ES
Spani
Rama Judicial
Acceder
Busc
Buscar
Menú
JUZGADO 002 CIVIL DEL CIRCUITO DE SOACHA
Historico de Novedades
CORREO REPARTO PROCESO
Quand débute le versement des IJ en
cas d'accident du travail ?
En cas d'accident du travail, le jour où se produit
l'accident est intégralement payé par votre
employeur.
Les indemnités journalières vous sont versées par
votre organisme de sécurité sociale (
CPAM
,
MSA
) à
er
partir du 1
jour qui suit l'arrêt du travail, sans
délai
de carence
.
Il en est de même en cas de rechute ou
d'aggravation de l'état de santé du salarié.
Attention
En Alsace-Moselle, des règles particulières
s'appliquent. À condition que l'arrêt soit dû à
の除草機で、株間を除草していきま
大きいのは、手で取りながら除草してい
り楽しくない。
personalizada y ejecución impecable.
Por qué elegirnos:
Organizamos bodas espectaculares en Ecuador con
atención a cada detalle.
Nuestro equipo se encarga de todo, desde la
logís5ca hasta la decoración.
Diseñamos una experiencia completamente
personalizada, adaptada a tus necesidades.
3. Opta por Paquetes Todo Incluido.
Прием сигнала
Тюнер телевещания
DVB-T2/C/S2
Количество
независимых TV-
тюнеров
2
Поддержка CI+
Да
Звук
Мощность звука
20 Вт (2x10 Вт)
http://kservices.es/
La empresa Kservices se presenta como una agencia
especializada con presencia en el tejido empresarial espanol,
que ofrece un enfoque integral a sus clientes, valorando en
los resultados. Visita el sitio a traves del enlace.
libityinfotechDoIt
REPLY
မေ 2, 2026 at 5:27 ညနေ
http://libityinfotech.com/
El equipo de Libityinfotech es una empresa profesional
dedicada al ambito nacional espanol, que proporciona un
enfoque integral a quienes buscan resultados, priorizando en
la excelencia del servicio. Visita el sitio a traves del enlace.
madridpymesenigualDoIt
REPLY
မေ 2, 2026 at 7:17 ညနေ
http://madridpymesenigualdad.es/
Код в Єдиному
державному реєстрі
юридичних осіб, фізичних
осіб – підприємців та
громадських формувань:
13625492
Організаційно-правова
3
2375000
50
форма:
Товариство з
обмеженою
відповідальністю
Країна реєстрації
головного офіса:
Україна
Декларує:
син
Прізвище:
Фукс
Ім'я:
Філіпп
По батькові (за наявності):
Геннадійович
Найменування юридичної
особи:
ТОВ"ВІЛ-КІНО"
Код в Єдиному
----------------------------------------
→ Work request
From the records above, pull out each line that has "enlace".

→ Finished task
los resultados. Visita el sitio a traves del enlace.
la excelencia del servicio. Visita el sitio a traves del enlace.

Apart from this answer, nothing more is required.